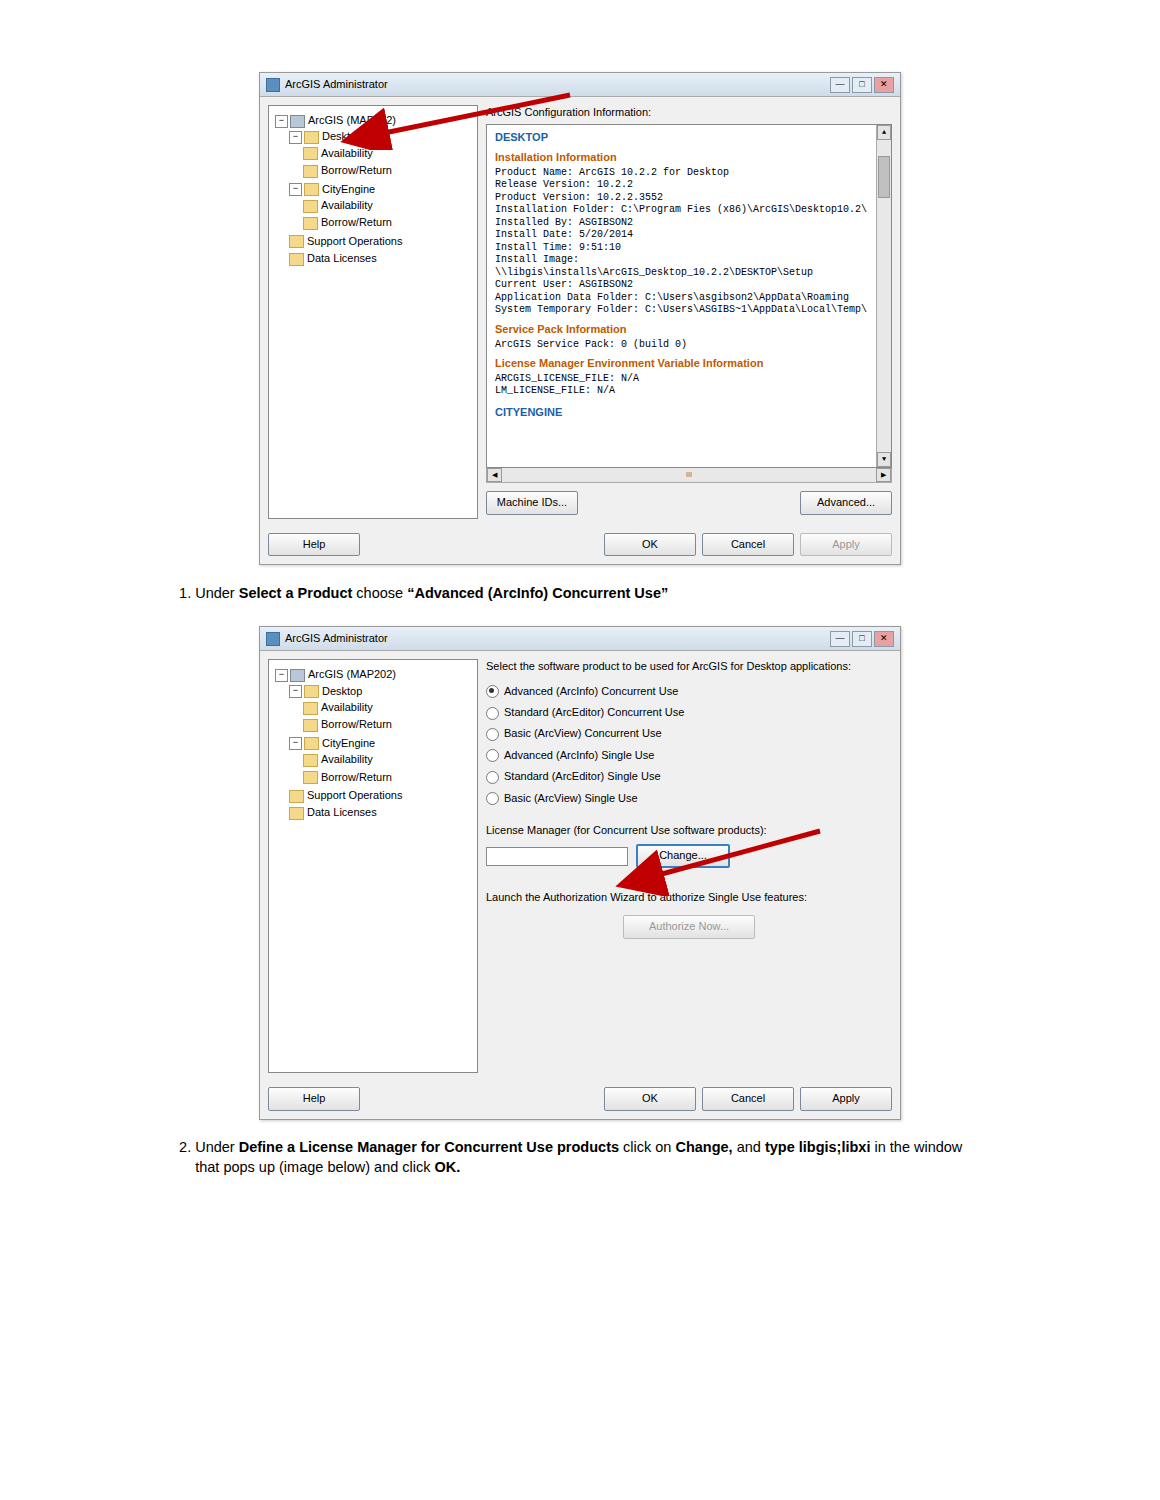ArcGIS Administrator —□✕
− ArcGIS (MAP202)
− Desktop
Availability
Borrow/Return
− CityEngine
Availability
Borrow/Return
Support Operations
Data Licenses
ArcGIS Configuration Information:
▲
▼
DESKTOP
Installation Information
Product Name: ArcGIS 10.2.2 for Desktop
Release Version: 10.2.2
Product Version: 10.2.2.3552
Installation Folder: C:\Program Fies (x86)\ArcGIS\Desktop10.2\
Installed By: ASGIBSON2
Install Date: 5/20/2014
Install Time: 9:51:10
Install Image: \\libgis\installs\ArcGIS_Desktop_10.2.2\DESKTOP\Setup
Current User: ASGIBSON2
Application Data Folder: C:\Users\asgibson2\AppData\Roaming
System Temporary Folder: C:\Users\ASGIBS~1\AppData\Local\Temp\
Service Pack Information
ArcGIS Service Pack: 0 (build 0)
License Manager Environment Variable Information
ARCGIS_LICENSE_FILE: N/A
LM_LICENSE_FILE: N/A
CITYENGINE
◀ III ▶
Machine IDs... Advanced...
Help OK Cancel Apply
Under Select a Product choose “Advanced (ArcInfo) Concurrent Use”
ArcGIS Administrator —□✕
− ArcGIS (MAP202)
− Desktop
Availability
Borrow/Return
− CityEngine
Availability
Borrow/Return
Support Operations
Data Licenses
Select the software product to be used for ArcGIS for Desktop applications:
Advanced (ArcInfo) Concurrent Use
Standard (ArcEditor) Concurrent Use
Basic (ArcView) Concurrent Use
Advanced (ArcInfo) Single Use
Standard (ArcEditor) Single Use
Basic (ArcView) Single Use
License Manager (for Concurrent Use software products):
Change...
Launch the Authorization Wizard to authorize Single Use features:
Authorize Now...
Help OK Cancel Apply
Under Define a License Manager for Concurrent Use products click on Change, and type libgis;libxi in the window that pops up (image below) and click OK.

○ ○ ○ ○ ○

Task to carry out:
Output the whole listing exactly. Pictures stay out.

Solved problem:
ArcGIS Administrator —□✕
− ArcGIS (MAP202)
− Desktop
Availability
Borrow/Return
− CityEngine
Availability
Borrow/Return
Support Operations
Data Licenses
ArcGIS Configuration Information:
▲
▼
DESKTOP
Installation Information
Product Name: ArcGIS 10.2.2 for Desktop
Release Version: 10.2.2
Product Version: 10.2.2.3552
Installation Folder: C:\Program Fies (x86)\ArcGIS\Desktop10.2\
Installed By: ASGIBSON2
Install Date: 5/20/2014
Install Time: 9:51:10
Install Image: \\libgis\installs\ArcGIS_Desktop_10.2.2\DESKTOP\Setup
Current User: ASGIBSON2
Application Data Folder: C:\Users\asgibson2\AppData\Roaming
System Temporary Folder: C:\Users\ASGIBS~1\AppData\Local\Temp\
Service Pack Information
ArcGIS Service Pack: 0 (build 0)
License Manager Environment Variable Information
ARCGIS_LICENSE_FILE: N/A
LM_LICENSE_FILE: N/A
CITYENGINE
◀ III ▶
Machine IDs... Advanced...
Help OK Cancel Apply
Under Select a Product choose “Advanced (ArcInfo) Concurrent Use”
ArcGIS Administrator —□✕
− ArcGIS (MAP202)
− Desktop
Availability
Borrow/Return
− CityEngine
Availability
Borrow/Return
Support Operations
Data Licenses
Select the software product to be used for ArcGIS for Desktop applications:
Advanced (ArcInfo) Concurrent Use
Standard (ArcEditor) Concurrent Use
Basic (ArcView) Concurrent Use
Advanced (ArcInfo) Single Use
Standard (ArcEditor) Single Use
Basic (ArcView) Single Use
License Manager (for Concurrent Use software products):
Change...
Launch the Authorization Wizard to authorize Single Use features:
Authorize Now...
Help OK Cancel Apply
Under Define a License Manager for Concurrent Use products click on Change, and type libgis;libxi in the window that pops up (image below) and click OK.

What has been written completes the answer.